This means that a file re-open has been avoided in: setTopEntryName, inside loadEvents (2 or 3 times depending on whether monitors are loaded as events), hasEventMonitors, loadSpectraMapping, and loadtimeOfFlight.
Style note: in 3 methods, a few calls like file.openGroup(...) have been modified to m_file->openGroup(...) Alternatively we could use a reference at the beginning of the methods to keep those lines unmodified. I opted for making the use of the m_file data member more explicit everywhere.
As I'd expect this modification had only marginal performance effects.
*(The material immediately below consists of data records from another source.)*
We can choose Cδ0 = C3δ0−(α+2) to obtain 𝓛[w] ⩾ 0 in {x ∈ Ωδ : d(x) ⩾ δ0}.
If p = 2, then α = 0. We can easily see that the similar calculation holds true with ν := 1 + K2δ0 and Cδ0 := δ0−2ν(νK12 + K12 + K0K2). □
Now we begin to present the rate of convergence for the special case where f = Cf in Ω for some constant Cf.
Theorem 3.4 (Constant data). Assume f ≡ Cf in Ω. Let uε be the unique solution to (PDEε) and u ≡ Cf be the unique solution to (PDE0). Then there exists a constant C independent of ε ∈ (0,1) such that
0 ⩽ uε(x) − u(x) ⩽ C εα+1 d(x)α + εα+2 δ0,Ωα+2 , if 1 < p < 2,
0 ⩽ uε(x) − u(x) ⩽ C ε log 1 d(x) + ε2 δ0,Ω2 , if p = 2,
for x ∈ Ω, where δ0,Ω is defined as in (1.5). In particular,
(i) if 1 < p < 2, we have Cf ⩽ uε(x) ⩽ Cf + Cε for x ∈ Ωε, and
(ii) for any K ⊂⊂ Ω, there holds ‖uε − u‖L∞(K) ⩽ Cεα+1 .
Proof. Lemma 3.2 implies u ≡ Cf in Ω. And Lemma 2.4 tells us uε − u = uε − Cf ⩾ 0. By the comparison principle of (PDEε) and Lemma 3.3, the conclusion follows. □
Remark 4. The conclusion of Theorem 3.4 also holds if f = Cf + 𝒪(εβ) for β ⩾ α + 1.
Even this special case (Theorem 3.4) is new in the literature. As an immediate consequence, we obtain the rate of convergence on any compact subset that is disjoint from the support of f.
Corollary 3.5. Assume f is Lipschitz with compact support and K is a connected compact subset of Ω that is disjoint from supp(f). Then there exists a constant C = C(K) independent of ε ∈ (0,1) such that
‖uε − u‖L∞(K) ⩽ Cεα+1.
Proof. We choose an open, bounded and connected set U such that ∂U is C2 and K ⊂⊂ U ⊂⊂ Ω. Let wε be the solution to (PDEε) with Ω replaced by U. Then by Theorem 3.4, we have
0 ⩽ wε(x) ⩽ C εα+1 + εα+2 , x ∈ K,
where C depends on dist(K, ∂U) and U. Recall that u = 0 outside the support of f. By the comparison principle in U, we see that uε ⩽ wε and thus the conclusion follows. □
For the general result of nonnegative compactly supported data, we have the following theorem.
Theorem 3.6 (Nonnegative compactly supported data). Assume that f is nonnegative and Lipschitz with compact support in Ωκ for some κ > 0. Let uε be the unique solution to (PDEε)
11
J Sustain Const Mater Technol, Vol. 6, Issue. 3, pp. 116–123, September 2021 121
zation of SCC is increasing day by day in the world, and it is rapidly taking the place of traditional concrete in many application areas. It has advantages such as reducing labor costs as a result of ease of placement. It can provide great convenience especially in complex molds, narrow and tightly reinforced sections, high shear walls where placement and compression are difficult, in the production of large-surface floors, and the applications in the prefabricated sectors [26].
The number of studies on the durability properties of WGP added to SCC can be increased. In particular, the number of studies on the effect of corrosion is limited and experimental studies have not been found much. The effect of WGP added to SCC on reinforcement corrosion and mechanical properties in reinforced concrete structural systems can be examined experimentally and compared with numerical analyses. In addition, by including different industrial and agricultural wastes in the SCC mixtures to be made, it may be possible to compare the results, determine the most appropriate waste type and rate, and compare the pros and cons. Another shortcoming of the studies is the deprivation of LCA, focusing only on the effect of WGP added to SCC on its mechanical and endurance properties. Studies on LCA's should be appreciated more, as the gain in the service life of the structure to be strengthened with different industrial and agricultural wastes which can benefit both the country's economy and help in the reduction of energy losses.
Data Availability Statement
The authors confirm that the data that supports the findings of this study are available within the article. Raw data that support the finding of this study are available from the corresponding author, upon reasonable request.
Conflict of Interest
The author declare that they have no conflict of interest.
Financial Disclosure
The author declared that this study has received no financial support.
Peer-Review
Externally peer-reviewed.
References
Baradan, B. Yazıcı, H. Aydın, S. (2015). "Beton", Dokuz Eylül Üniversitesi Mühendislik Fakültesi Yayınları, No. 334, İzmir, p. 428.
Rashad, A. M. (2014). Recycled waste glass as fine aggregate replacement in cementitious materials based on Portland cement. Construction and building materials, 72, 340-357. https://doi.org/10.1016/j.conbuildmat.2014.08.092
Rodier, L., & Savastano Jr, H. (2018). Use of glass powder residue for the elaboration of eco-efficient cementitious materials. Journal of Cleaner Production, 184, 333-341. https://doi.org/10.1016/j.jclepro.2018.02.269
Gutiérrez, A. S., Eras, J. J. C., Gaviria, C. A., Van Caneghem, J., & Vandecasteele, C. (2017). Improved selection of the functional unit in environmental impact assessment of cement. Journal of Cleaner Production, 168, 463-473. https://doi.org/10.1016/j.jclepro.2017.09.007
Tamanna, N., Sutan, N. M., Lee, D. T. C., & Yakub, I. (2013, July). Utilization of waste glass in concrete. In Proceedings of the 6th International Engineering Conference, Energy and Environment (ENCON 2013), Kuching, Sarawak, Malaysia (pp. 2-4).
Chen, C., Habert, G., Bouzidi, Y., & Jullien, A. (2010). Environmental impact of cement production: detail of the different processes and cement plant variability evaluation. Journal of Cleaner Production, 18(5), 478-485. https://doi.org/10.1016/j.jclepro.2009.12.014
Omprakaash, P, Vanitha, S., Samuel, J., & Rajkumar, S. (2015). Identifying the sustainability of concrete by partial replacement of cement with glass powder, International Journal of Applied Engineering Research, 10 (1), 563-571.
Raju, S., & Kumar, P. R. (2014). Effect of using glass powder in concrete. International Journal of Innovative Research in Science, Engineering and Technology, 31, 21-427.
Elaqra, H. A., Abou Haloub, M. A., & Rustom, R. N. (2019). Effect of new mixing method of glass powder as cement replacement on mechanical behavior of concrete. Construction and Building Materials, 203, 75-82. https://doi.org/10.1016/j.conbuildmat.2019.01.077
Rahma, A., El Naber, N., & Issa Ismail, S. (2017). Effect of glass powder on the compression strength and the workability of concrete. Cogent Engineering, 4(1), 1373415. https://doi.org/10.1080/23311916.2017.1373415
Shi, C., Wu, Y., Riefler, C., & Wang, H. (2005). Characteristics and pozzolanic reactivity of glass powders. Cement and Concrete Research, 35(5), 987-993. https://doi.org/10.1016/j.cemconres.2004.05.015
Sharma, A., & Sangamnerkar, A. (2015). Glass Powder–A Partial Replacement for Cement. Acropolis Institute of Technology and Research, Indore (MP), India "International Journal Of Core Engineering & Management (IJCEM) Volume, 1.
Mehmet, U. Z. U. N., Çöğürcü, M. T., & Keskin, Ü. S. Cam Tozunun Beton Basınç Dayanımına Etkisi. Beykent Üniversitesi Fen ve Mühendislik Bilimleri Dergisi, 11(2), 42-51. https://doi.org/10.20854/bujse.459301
- Run time of first load: seems to go down from ~9.20 to ~9.11
- Run time of subsequent loads: virtually same values for 10 repetitions.
comment:19 Changed 6 years ago by Federico M Pouzols
It seems to be working well. Steps to test:
- Double-check unit tests and system tests (especially with '-R Nexus', '-R ISIS'.
- Review code. For an explanation of what was done, please check #comment:9, but note that in the end the multiple file open operations were cut down, as explained in #comment:18.
- In performance tests, if any, this should produce an improvement.
This ticket is related to a few other ones that are in the 'blocking' list of #10619.
comment:20 Changed 6 years ago by Federico M Pouzols
- Status changed from inprogress to verify
- Resolution set to fixed
comment:21 Changed 6 years ago by Harry Jeffery
- Status changed from verify to verifying
- Tester set to Harry Jeffery
comment:22 Changed 6 years ago by Harry Jeffery
- Status changed from verifying to closed
Merge remote-tracking branch 'origin/bugfix/8172_nexus_file_loading_clean_up'
Full changeset: 2b9929870432c6cf51a54ea63213e98f2e16aeca
comment:23 Changed 6 years ago by Federico M Pouzols
- Keywords Maintenance, CORE added; Maintenance removed
Added CORE keyword as suggested by Anders.
comment:24 Changed 6 years ago by Harry Jeffery
Merge remote-tracking branch 'origin/bugfix/8172_nexus_file_loading_clean_up'
Full changeset: 2b9929870432c6cf51a54ea63213e98f2e16aeca
comment:25 Changed 5 years ago by Nick Draper
Somehow these slipped through without a resolution. Set to Fixed.
comment:26 Changed 5 years ago by Stuart Campbell
This ticket has been transferred to github issue 9017